Over the past year, federal law enforcement confiscated more fentanyl than heroin at the border for the first time in American history. The Washington Examiner reports, fentanyl interceptions and overdoses reached record highs in the United States, illustrating transnational criminal organizations’ effectiveness in getting their deadly goods into the hands of the general public. 

In the fall, a DEA investigation discovered a direct relationship between Mexican drug cartels and fentanyl-related overdose deaths. However, drug users do not always choose to use fentanyl, which is a large part of the problem in the government’s efforts to combat the crisis. Fentanyl is being mixed into street narcotics, making all forms of illegal substances dangerous.

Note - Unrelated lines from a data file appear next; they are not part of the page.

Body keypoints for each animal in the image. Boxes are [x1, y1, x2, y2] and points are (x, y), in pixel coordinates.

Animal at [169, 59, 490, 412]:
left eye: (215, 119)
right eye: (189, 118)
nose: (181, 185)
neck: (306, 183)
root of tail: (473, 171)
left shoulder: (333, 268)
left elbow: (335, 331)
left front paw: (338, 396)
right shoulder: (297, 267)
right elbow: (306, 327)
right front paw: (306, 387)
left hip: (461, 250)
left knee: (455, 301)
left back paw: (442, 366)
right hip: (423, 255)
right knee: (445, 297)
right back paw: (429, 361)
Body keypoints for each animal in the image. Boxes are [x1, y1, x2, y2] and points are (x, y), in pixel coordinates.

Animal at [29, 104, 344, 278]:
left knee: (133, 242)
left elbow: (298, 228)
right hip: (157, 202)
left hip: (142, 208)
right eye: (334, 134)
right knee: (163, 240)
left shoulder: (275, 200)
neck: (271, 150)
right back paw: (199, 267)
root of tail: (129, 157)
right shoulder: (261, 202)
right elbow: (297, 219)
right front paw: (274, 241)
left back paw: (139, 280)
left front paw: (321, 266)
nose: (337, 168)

Fentanyl was first discovered almost a decade ago. U.S. Customs and Border Protection (CBP) first acknowledged finding it in 2013, when 2 pounds were discovered. Since then, wholesalers have flooded the country with massive amounts of the synthetic drug. Although federal authorities are seizing record amounts of fentanyl, large amounts continue to slip through the cracks, as indicated by the spike in fentanyl-related overdose deaths.

Approximately 11,200 pounds of fentanyl was recovered by CBP at international mail inspection facilities, sea, land, and airports of entry, as well as by smugglers attempting to smuggle it across the border in 2021, more than double the amount seized in the year prior. CBP data also shows 5,400 pounds of heroin was confiscated in the fiscal year 2021, which ran from October 1, 2020, to September 30, 2021.

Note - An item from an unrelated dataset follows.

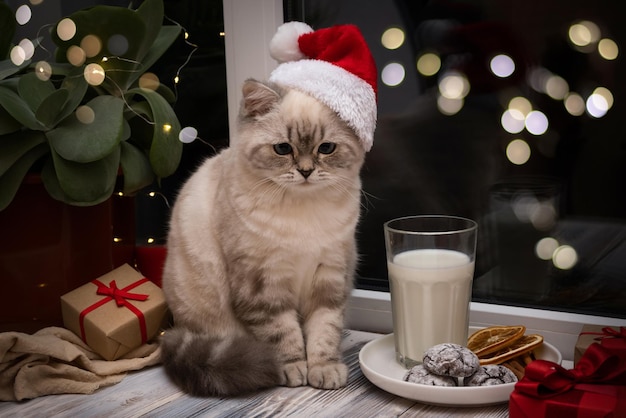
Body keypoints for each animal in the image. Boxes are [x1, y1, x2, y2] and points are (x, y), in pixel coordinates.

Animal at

Additionally, the DEA recovered more than 20 million counterfeit prescription pills laced with fentanyl. The agency said the pills were enough to kill every American. A user only needs a few granules of the drug to feel its effects, making it easier to smuggle into the country and giving it more value per ounce than other narcotics like cocaine or methamphetamine. The DEA claims 2 milligrams is enough to kill someone who inhales, eats, or injects it. CBP’s efforts to keep 11,200 pounds of fentanyl off American streets may have prevented 2.5 billion potentially lethal doses of the drug from entering the country.

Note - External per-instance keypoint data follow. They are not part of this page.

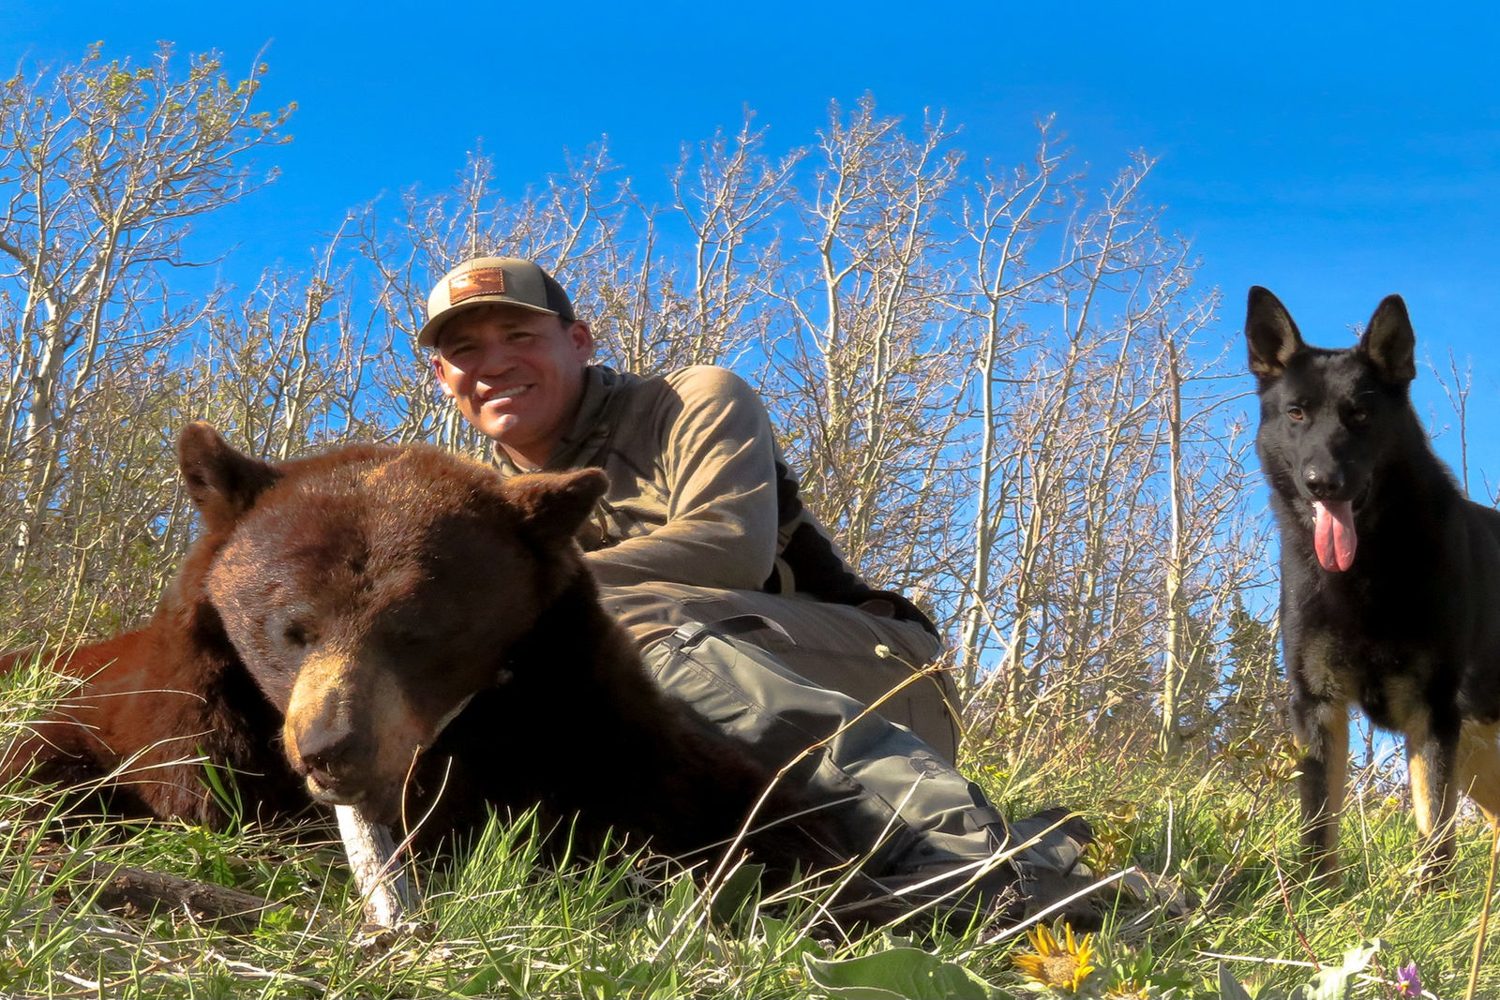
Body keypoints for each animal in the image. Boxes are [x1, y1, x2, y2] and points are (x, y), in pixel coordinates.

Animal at [2, 423, 838, 921]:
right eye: (292, 629)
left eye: (419, 633)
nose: (332, 749)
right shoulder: (170, 716)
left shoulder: (580, 705)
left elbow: (733, 801)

Mexican cartels reportedly buy the components to make fentanyl from labs in Wuhan, China, which they export to the United States. Cartel revenues are laundered out of the United States, back to China, and then to Mexico through Chinese financiers. In December, it was reported that Mexican and Chinese organized crime rings were working together to expand fentanyl production.

A majority of fentanyl use comes from drug users who buy imitation versions of popular prescription medications. Buyers inadvertently purchase drugs from dealers who claim they are selling one thing, but the pills are often laced with fentanyl. Dealers use this method to keep buyers coming back for more of whatever it was that gave them their peak high sensation.